Michelle hat einen neuen Kommentar zu Ihrem Post "Traumdeutung schwarzer Hund" hinterlassen: Hallo Bernd. Mein Name ist Michelle und ich hoffe, du kannst mir weiter helfen. 
Hatte vergangene Nacht einen Traum, den ich nun schon zum zweiten Mal erlebe. Es ist nachts und draussen ist Krieg. Aber so wie im Mittelalter wenn Bauern und Ihre Höfe überfallen wurden. Viele Menschen starben. 
Plötzlich tauchen wie aus dem Nichts eine Herde schwarzer Pferde auf. Sie drängen mich in eine Scheune mit viel Stroh und sehen mich mit rotglühenden Augen an.
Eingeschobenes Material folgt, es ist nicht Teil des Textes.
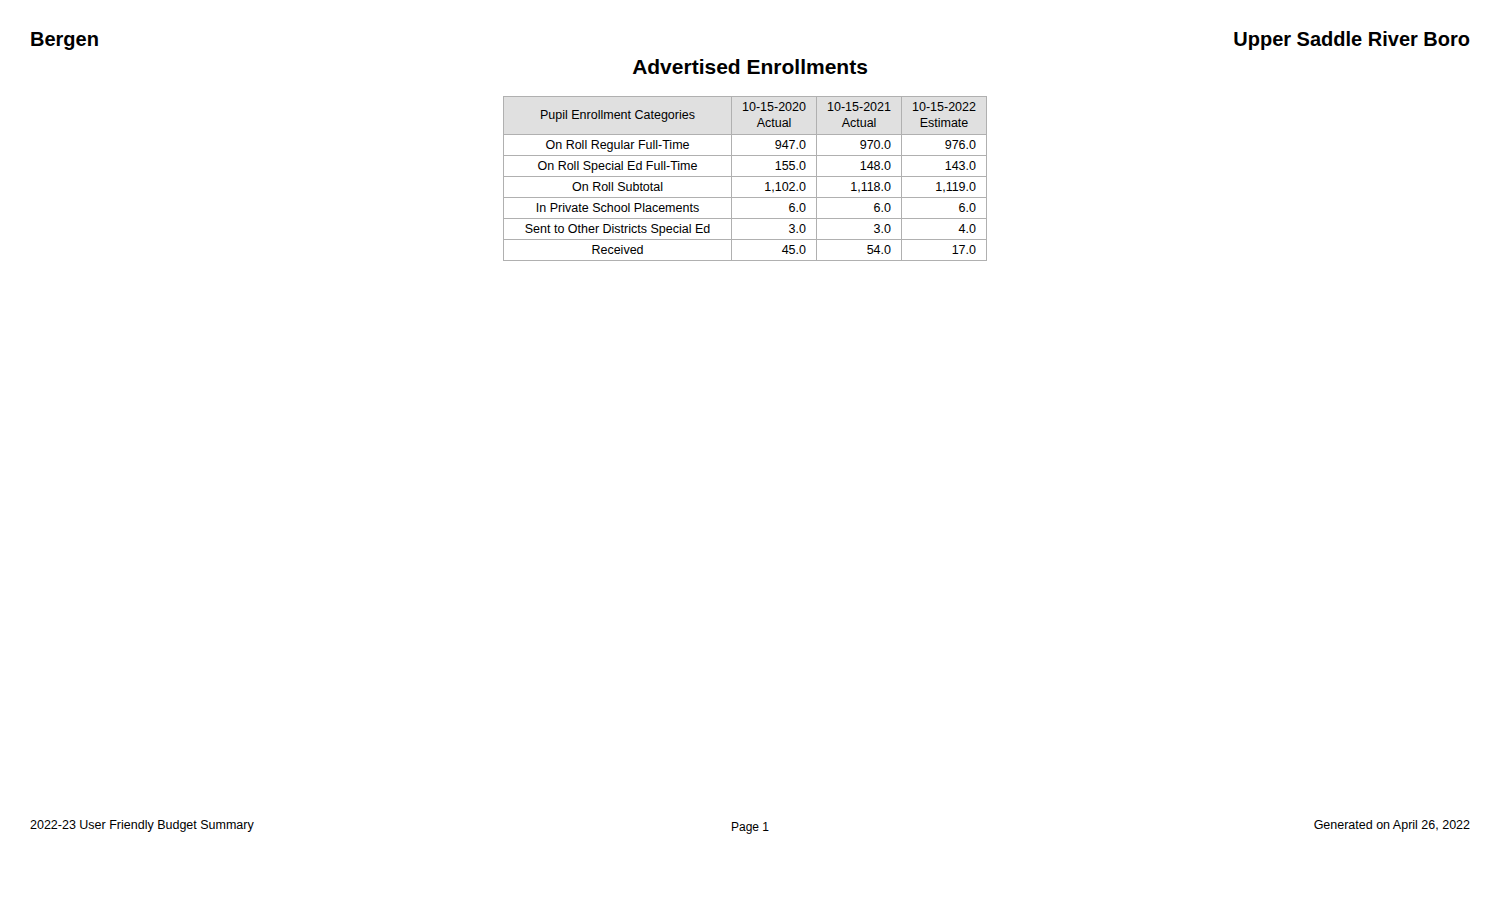Bergen
Upper Saddle River Boro
Advertised Enrollments
| Pupil Enrollment Categories | 10-15-2020 Actual | 10-15-2021 Actual | 10-15-2022 Estimate |
| --- | --- | --- | --- |
| On Roll Regular Full-Time | 947.0 | 970.0 | 976.0 |
| On Roll Special Ed Full-Time | 155.0 | 148.0 | 143.0 |
| On Roll Subtotal | 1,102.0 | 1,118.0 | 1,119.0 |
| In Private School Placements | 6.0 | 6.0 | 6.0 |
| Sent to Other Districts Special Ed | 3.0 | 3.0 | 4.0 |
| Received | 45.0 | 54.0 | 17.0 |
Page 1
2022-23 User Friendly Budget Summary
Generated on April 26, 2022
Das letzte Mal bin ich an diesem Zeitpunkt aufgewacht. Doch gestern träumte ich weiter. Ein Pferd sah mir direkt in die Augen, was mir wahnsinnige Angst machte. Dann hörte ich das Pferd in meinem Kopf reden und es sagte, Solange du deine Kraft nicht annimmst, wirst du nie weiter kommen. Dann wachte ich auf. Fühlte mich bei beiden Träumen am nächsten morgen total gerädert, als hätte ich nicht geschalfen. 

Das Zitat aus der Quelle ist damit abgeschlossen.